If we took the Shroedinger approach for speak, then spoken is ("Woof!" @ "Meow!"); it can match against either of the first two cases. Pattern matching traditionally executes just the first branch that matches, but this approach is inconsistent with the Shroedinger approach that got us this spoken in the first place. So, let's stick with the Shroedinger philosophy of taking all of the cases and conjoining them: the resulting object is a conjunction ("It was a dog" @ "It was a cat"). Of course, the expression "It was a dog" could instead be some method, one which itself might return a "superpositioned" object; and the same could be true of "It was a cat". By the time we finish the case statement, who might be pretty darn complex!
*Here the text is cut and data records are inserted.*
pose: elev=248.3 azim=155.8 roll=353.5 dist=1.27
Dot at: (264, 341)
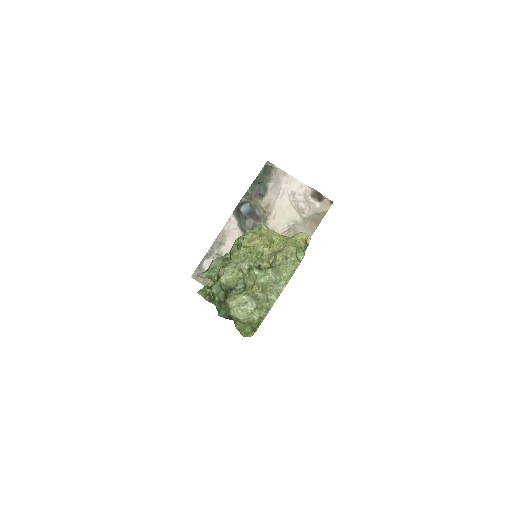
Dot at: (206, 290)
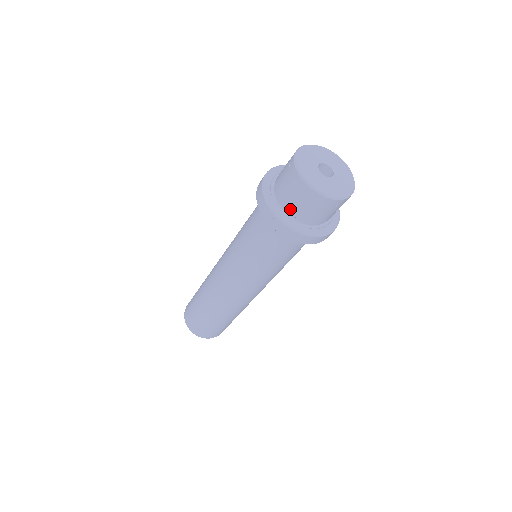
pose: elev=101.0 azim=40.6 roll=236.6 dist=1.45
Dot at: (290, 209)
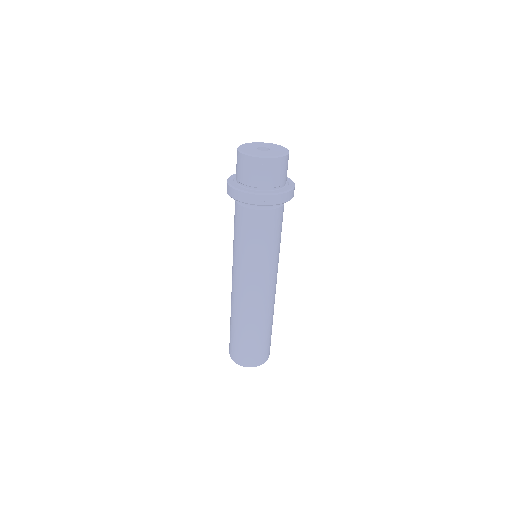
Dot at: (265, 185)
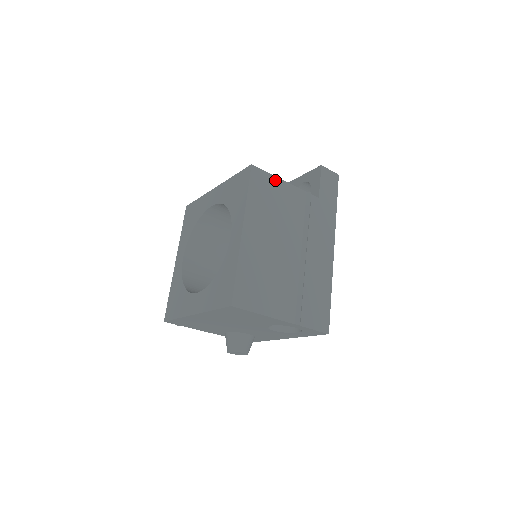
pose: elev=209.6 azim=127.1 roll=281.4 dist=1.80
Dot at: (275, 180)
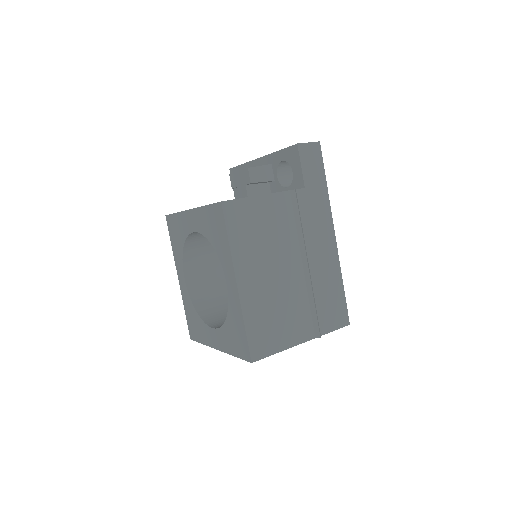
Dot at: (252, 201)
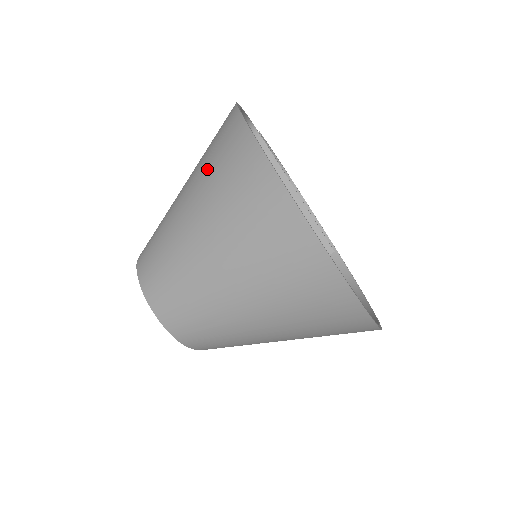
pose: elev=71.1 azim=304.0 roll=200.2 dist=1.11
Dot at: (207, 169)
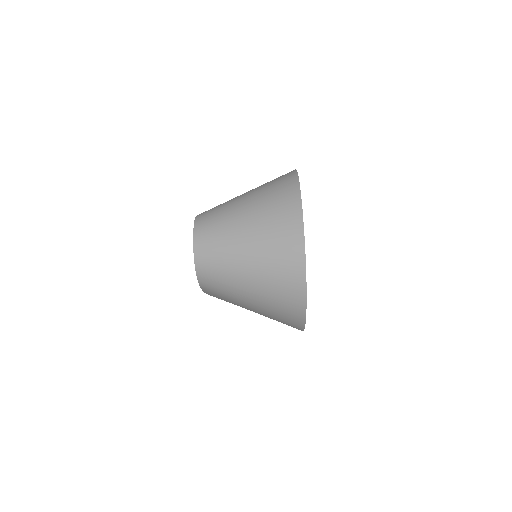
Dot at: (266, 189)
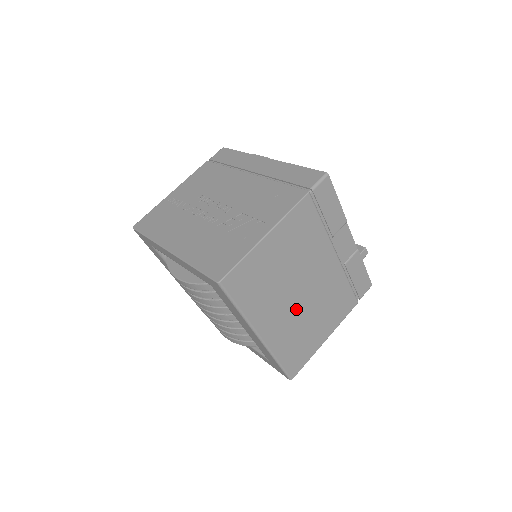
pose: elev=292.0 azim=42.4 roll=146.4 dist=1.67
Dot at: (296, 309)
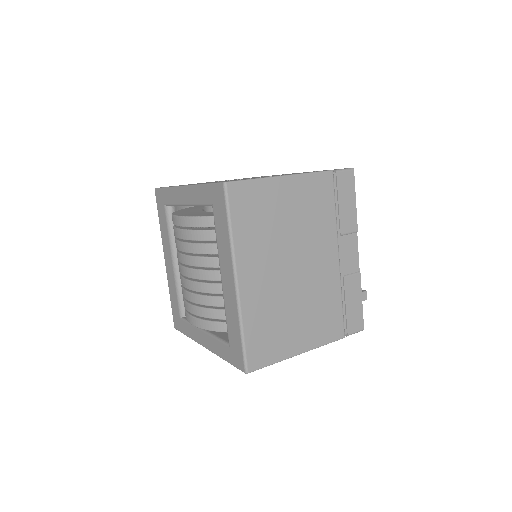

In short, we have three options for handling ambiguity: runtime failure, subtle behavior that depends on composition being non-commutative, or subtle behavior in which each ambiguous decision split the program into a more ambiguous runtime state. The last of those options is the most novel and interesting, but eventually we have to collapse the wave-form: most of the time, we need to end up printing either "the dog says woof" or "the cat says meow."

One option is to provide both philosophies: two parallel case statements, one of which executes all branches and the other of which executes the first it finds. A similar option is to provide a sort of decomposition; given an object with a compile-time type Foo, return an object which is only a Foo, with all other composed objects removed.

Even if we take this approach, all this superpositioning makes the code a lot less strictly typed. The type system provides a very low bound on each object's guarantees! Traditional type systems generally make guarantees like, "it'll be a list, but we don't know what kind of list." Shroedinger-Effes will be able to say "it's an empty list, but we don't know if it's also a non-empty list."

It also raises the question of whether methods are overridden, or if they're always superimposed. Remember our first Balto, the Happy Dog? We intuited that its speak should override the "less specific" implementation provided by Dog. Does that still happen, or do we Shroedinger it up and invoke both?

There is one simpler option. I wrote above that because balto and felix each have a runtime type (but not compile-time type) of Animal we'd want their composed object to also have a runtime type of Animal. What if this weren't the case? That is, that runtime behavior could only ever override types and methods that are known at compile time, but not to perform arbitrary runtime checks such as whether dogCat is an Animal? That may be the way to go; I'll think on it for a bit.